(TEXT FOR ANALYSIS):
■ ■ ■ ■ ■ ■ ■

IMP dehydrogenase activity was assayed by measuring the increase in absorbance at 290 nm owing to the formation of XMP from IMP at 37°C (9). The reaction mixture contained the following in a total volume of 1 ml: 50 mM KCl, 5 mM reduced glutathione, 1.25 mM NAD+, 50 mM Tris-HCl buffer (pH 8.0), and 1.5 mM IMP. The reaction was initiated by the addition of CE to the complete system. One unit of enzyme activity is defined as the amount of enzyme required to produce 1 µmol of XMP per min at 37°C. Specific activity is expressed as micromoles of XMP produced per minute per milligram of protein. The XMP produced was calculated from a molar coefficient of 4,600 liters/mol · cm at 290 nm and pH 8.0 (9).

GMP synthetase activity was assayed as previously described (27). The reaction mixture contained 70 mM HEPES buffer (pH 8.2), 10 mM MgCl2, 20 mM glutamine, and 0.3 mM XMP in a total volume of 1 ml. The reaction was initiated by the addition of CE to the complete system. After 20 min at 37°C, the reaction was stopped by placing the reaction mixture in a boiling water bath for 2 min. The reaction mixture was cooled to 37°C, and the amount of glutamate produced was determined with the test combination for glutamic acid (Boehringer, Mannheim, Germany). One unit of enzyme activity is defined as the amount of enzyme required to produce 1 µmol of glutamate per min at 37°C. Specific activity is expressed as micromoles of glutamate produced per minute per milligram of protein.

Casein hydrolysis. Washed cells, harvested from CDM, were suspended in 100 mM sodium phosphate buffer (pH 7.0) and allowed to utilize the residual intracellular amino acids for 30 min at 42°C. Casein degradation was conducted as described previously (12). Washed whole cells (OD560 = 10) were incubated with 5 mg of substrate/ml dissolved in 100 mM phosphate buffer (pH 7.0) at a ratio of 1:1 (vol/vol). alpha - or beta -casein (Sigma) was used as the substrate. The resulting mixtures were incubated at 42°C for 3 h, the samples were centrifuged, and the supernatants were analyzed by sodium dodecyl sulfate-polyacrylamide gel electrophoresis (SDS-PAGE) as described previously (18). Either Coomassie brilliant blue R-250 or silver staining (Bio-Rad Laboratories, Hercules, Calif.) was used to visualize the proteins after SDS-PAGE.

Protein determination. Protein concentration was determined by using a protein assay according to the manufacturer's instructions (Bio-Rad).

■ ■ ■ ■ ■ ■ ■

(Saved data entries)
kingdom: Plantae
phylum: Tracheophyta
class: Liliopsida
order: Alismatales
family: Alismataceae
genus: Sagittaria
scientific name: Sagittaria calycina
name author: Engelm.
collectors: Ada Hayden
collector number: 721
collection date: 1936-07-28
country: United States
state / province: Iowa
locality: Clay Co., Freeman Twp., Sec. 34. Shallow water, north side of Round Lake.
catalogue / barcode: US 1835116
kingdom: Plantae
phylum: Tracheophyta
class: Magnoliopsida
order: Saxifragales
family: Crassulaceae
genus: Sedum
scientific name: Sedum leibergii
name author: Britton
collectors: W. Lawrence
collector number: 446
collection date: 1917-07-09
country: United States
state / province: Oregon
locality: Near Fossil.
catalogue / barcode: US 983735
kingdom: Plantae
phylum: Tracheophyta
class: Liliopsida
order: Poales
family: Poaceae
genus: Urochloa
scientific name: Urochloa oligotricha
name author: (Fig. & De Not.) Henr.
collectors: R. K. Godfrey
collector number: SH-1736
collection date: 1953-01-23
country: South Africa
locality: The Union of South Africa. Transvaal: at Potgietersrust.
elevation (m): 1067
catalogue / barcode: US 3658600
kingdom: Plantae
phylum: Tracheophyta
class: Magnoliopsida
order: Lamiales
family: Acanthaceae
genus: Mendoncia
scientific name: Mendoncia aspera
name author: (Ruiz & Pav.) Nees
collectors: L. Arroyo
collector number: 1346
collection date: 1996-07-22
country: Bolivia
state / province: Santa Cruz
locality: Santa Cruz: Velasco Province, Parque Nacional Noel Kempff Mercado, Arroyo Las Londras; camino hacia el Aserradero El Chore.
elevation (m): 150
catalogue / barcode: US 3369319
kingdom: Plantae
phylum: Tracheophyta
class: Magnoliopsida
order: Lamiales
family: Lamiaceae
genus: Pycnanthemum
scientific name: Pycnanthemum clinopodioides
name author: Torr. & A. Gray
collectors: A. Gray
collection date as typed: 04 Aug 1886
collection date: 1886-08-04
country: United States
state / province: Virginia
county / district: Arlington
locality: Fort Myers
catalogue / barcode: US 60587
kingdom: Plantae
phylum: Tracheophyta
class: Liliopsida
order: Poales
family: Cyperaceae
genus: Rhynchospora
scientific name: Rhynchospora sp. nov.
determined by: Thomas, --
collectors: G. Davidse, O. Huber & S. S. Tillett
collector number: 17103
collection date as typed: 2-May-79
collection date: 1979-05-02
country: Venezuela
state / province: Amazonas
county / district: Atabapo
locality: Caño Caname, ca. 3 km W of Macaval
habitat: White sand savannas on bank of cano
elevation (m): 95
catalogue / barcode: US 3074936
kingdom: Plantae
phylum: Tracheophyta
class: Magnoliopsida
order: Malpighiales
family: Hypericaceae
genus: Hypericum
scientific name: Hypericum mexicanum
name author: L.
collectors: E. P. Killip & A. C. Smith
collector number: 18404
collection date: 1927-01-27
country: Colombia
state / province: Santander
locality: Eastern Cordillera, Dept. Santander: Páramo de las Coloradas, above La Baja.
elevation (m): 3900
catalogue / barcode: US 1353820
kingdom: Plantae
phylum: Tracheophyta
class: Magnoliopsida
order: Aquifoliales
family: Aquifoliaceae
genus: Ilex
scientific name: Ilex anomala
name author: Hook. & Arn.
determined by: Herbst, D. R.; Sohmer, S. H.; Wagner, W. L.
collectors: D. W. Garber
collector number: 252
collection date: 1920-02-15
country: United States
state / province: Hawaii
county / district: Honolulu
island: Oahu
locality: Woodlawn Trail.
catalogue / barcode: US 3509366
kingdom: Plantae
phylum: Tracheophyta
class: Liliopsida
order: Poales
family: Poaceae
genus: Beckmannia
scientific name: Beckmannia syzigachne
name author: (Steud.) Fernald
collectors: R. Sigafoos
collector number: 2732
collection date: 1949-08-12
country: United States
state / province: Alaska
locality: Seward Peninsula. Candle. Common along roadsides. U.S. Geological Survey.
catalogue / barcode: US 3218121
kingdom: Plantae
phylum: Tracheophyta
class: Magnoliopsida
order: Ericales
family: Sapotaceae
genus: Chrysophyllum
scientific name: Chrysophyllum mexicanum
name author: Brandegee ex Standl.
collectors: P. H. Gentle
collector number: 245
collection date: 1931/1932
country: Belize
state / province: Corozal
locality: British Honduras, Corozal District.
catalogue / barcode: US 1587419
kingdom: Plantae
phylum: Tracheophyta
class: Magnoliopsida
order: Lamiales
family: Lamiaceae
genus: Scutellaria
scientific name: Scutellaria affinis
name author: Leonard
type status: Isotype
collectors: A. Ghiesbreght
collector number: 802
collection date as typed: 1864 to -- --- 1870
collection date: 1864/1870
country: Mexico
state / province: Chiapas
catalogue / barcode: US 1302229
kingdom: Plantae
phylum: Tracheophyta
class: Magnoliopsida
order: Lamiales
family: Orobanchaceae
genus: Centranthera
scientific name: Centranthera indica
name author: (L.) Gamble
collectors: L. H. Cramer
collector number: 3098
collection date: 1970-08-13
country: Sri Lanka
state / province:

■ ■ ■ ■ ■ ■ ■

(PROBLEMS TO WORK ON):
1: Copy the stretch of the assay methods text from "GMP synthetase activity" through "glutamate produced per minute per milligram of protein.".
2: Continue the assay methods text, starting after its final sentence.

(RESPONSES TO THE TASKS):
1:
GMP synthetase activity was assayed as previously described (27). The reaction mixture contained 70 mM HEPES buffer (pH 8.2), 10 mM MgCl2, 20 mM glutamine, and 0.3 mM XMP in a total volume of 1 ml. The reaction was initiated by the addition of CE to the complete system. After 20 min at 37°C, the reaction was stopped by placing the reaction mixture in a boiling water bath for 2 min. The reaction mixture was cooled to 37°C, and the amount of glutamate produced was determined with the test combination for glutamic acid (Boehringer, Mannheim, Germany). One unit of enzyme activity is defined as the amount of enzyme required to produce 1 µmol of glutamate per min at 37°C. Specific activity is expressed as micromoles of glutamate produced per minute per milligram of protein.

2:
DNA isolation, amplification, and sequencing. Genomic DNA of L. helveticus was isolated as described previously (28). The primers (A2, 5'-GTTATCTCTGCTGGGAACTC-3', and A4, 5'-GAAAAAGCCCATGTATGG-3') were designed from an alignment of the conserved regions of the proteinase genes from different LAB, and they were used to amplify the region surrounding the active-site residues of the proteinase gene of L. helveticus. All primers were synthesized by Gibco-BRL Custom Primers (Grand Island, N.Y.). The PCR assay was performed with 50 µl containing 30 ng of bacterial DNA, 2.5 mM MgCl2, 100 µM concentrations of each of four deoxynucleoside triphosphates, 1 µM concentrations of each primer in Taq buffer (Gibco BRL), and 2.5 U of Taq polymerase (Gibco BRL). PCR was carried out in a programmable heating incubator (Perkin-Elmer Corp., Norwalk, Conn.) for 30 cycles. The cycling program used was 30 cycles of 94°C (1 min), 50°C (1 min), and 72°C (1.5 min). Amplification products were analyzed by electrophoresis in 1% agarose gels containing 200 µg of ethidium bromide (Sigma)/liter. PCR products were purified with a Prep-A-Gene master kit (Bio-Rad), and DNA sequencing was performed by the BiorResource Center (Ithaca, N.Y.).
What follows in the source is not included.